Muharom juga setuju biaya referensi penyelenggaraan umroh ini diubah dan disesuaikan dengan konteks pencegahan penularan wabah Covid-19. "Saya setuju, tetapi pertama, kita harus mempertimbangkan biaya riilnya, bukan menduga-duga, dan kedua, kita juga harus melihat daya beli masyarakat," lanjutnya.
"Kalau dinaikkan, sementara daya beli masyarakat sedang turun di tengah pandemi, tidak ada banyak aktivitas belanja kan, malah enggak ada yang berangkat umroh," kata dia.

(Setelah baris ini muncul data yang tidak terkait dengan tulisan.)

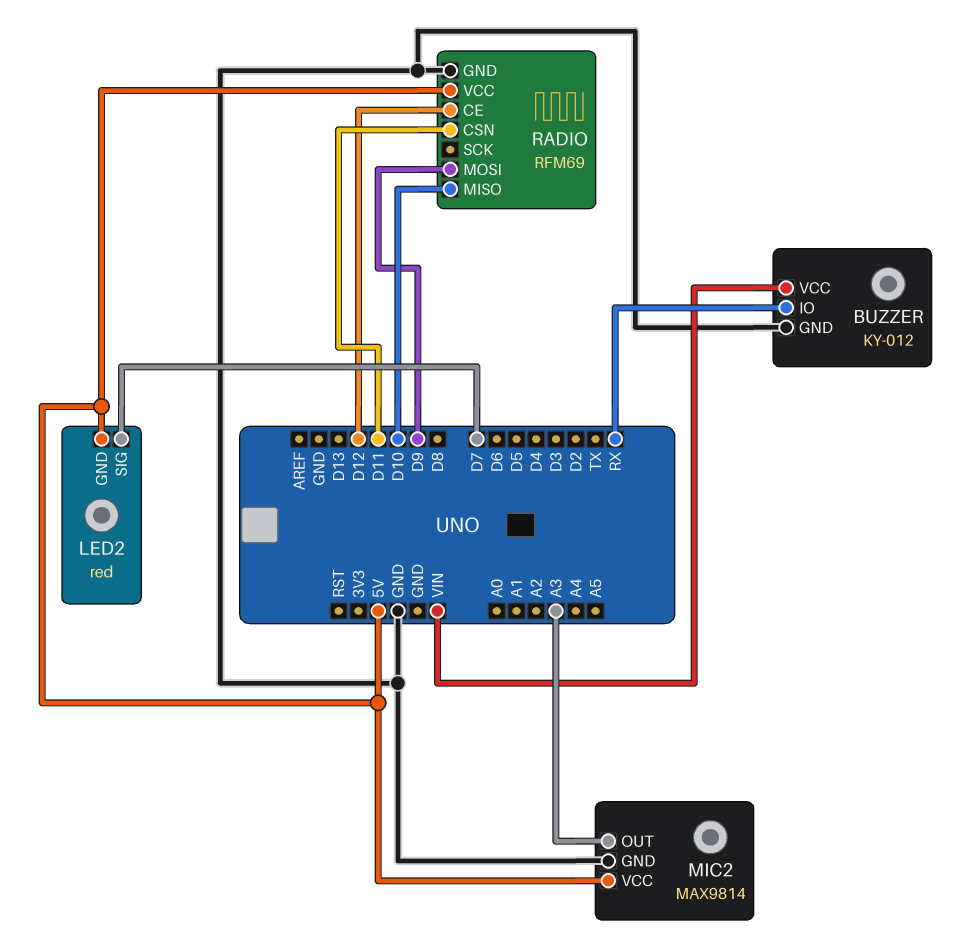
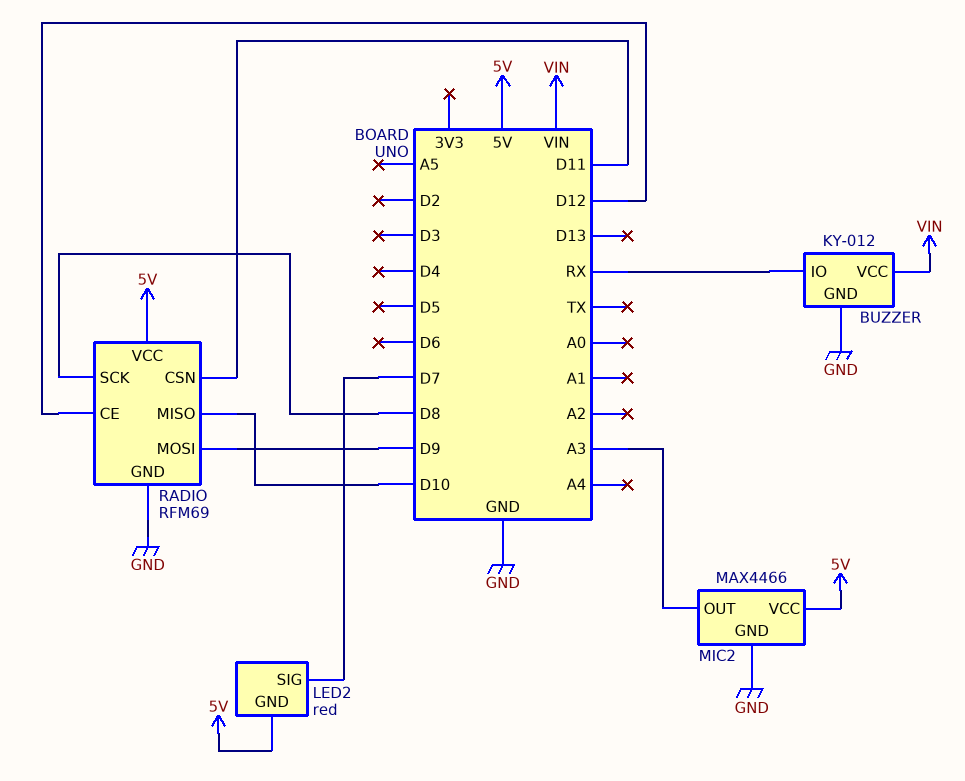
MIC2: MAX9814 -> MAX4466
RADIO pin SCK: none -> D8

Muharom mengapresiasi Kementerian Agama yang ingin melakukan penyesuaian nilai atau angka referensi umroh. Namun, dia mengingatkan pengumuman resmi dari Saudi terkait standar atau makanisme baru penyelenggaraan umroh sendiri belum keluar.
"Bahwa ada asumsi kenaikan karena kapasitas pesawat lebih sedikit itu benar, tetapi apakah maskapai akan menaikkan harganya, dan berapa harganya, nah itu yang kita belum punya rilis resmi dari setiap maskapainya," imbuhnya.
"Prinsipnya kami setuju untuk menyesuaikan, tetapi besarannya akan lebih baik kalau setelah sebulan berjalan, atau setelah komponennya diketahui, ada angkanya, besarannya, barulah ditetapkan," jelasnya.